The well-studied dipeptide fluorenylmethyloxycarbonyl-di-phenylalanine (FmocFF) forms a rigid hydrogel upon dissolving in dimethylsulfoxide (DMSO) and dilution in H 2 O. Here, we explored the pre-aggregation of the peptide in pure DMSO by vibrational spectroscopies, X-ray powder diffraction and dynamic light scattering. Our results show an equilibrium between a dominant population of amorphous oligomers (on a length scale of 2 nm) and a small number of protofibrils/fibrils (on a length scale of 30 nm in the centimolar and of 200 nm in the sub-molar region). To probe the mechanism underlying the formation of these protofilaments, we measured the 1 H-NMR, IR and visible Raman spectra of DMSO containing different FmocFF concentrations, ranging between 10 and 300 mM. Our data reveal that interpeptide hydrogen bonding leads to the self-assembly of FmocFF in the centimolar region, while π-π stacking between Fmoc-groups is observed above 100 mM. The high 3 J (H N H Cα ) coupling constant of the N-terminal amide proton indicates that the Fmoc end-cap of the peptide locks the N-terminal residue into a conformational ensemble centered at a -value of ca. −120°, which corresponds to a parallel β-sheet type conformation.
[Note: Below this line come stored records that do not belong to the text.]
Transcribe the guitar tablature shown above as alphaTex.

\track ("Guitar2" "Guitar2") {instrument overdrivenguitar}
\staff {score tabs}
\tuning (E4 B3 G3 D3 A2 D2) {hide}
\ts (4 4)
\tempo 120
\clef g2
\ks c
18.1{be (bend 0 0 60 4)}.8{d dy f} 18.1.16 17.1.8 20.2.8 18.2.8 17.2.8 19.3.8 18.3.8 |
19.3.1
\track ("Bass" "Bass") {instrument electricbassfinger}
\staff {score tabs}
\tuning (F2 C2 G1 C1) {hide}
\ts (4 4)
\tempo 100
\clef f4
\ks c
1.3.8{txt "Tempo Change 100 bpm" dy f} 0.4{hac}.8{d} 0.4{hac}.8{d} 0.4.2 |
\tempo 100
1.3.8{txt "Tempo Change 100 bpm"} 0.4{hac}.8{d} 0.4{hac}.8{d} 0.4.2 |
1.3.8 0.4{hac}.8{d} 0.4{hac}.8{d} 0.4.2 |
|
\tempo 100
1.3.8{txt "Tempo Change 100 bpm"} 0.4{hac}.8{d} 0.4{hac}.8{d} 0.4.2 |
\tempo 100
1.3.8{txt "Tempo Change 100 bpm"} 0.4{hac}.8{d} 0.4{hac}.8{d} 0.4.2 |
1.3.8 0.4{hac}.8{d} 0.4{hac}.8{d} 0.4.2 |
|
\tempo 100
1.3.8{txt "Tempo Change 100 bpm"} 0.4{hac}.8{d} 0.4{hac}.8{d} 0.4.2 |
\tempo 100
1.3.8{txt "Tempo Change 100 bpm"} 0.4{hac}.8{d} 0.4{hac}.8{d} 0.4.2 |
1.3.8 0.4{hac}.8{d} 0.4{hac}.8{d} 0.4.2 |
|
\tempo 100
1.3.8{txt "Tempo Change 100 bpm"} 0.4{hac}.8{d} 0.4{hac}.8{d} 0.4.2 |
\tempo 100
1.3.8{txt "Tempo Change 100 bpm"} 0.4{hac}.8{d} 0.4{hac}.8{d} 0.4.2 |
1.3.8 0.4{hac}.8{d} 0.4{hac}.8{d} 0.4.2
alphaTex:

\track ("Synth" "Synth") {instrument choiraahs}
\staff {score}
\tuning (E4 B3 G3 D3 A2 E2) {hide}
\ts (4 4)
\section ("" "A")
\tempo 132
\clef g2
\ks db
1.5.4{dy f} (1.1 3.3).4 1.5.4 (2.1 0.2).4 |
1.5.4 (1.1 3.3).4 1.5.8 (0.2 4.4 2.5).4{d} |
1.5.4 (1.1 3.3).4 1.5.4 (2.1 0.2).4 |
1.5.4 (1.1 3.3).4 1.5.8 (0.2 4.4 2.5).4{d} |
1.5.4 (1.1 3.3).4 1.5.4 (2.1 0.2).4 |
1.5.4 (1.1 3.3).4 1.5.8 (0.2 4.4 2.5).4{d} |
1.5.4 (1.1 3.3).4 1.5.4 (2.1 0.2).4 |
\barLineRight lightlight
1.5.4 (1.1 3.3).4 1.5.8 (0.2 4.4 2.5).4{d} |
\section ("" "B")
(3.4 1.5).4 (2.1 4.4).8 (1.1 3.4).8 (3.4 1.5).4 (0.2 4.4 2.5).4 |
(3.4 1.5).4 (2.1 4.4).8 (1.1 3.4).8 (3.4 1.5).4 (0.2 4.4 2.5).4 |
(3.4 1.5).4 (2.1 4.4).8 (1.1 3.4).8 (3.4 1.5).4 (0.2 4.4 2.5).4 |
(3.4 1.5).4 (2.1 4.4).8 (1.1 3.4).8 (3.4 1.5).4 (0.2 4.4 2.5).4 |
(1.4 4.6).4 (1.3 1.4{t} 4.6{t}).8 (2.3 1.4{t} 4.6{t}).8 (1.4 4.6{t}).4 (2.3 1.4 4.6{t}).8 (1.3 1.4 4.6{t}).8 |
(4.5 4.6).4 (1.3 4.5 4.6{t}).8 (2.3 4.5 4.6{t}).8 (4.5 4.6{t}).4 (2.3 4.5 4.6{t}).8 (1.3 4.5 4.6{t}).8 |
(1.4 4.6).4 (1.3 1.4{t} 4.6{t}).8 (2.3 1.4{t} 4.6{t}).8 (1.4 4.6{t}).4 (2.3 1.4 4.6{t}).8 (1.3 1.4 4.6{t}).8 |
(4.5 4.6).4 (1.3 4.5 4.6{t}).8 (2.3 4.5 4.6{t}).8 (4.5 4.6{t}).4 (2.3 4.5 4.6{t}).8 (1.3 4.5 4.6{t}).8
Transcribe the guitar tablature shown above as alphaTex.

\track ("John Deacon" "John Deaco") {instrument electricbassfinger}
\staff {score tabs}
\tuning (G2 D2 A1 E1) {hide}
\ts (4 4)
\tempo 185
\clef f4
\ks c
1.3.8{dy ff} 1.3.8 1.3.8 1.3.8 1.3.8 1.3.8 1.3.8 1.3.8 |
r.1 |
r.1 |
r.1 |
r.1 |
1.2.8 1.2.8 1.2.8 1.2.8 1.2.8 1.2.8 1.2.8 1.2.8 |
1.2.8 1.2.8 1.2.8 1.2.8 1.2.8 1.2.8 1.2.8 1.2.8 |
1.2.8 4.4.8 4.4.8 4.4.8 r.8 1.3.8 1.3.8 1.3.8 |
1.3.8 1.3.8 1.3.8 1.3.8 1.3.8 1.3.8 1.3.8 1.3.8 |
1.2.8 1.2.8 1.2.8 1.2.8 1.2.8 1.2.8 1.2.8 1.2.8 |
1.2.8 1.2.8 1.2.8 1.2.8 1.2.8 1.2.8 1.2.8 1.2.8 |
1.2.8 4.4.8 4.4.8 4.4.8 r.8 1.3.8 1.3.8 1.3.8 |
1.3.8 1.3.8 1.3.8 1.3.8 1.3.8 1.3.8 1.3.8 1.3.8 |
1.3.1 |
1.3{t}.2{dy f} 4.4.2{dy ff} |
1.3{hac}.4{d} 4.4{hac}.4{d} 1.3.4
The 3 J (H N H Cα ) coupling constant of the C-terminal residue is indicative of a polyproline II (pPII)/β t mixture. Our results suggest that the gelation of FmocFF caused by the addition of a small amount of water to DMSO mixtures is facilitated by the formation of disordered protofibrils in pure DMSO. The aromatic dipeptide fluorenylmethyloxycarbonyl-di-phenylalanine (FmocFF) self-assembles into amorphous oligomers and fibrils.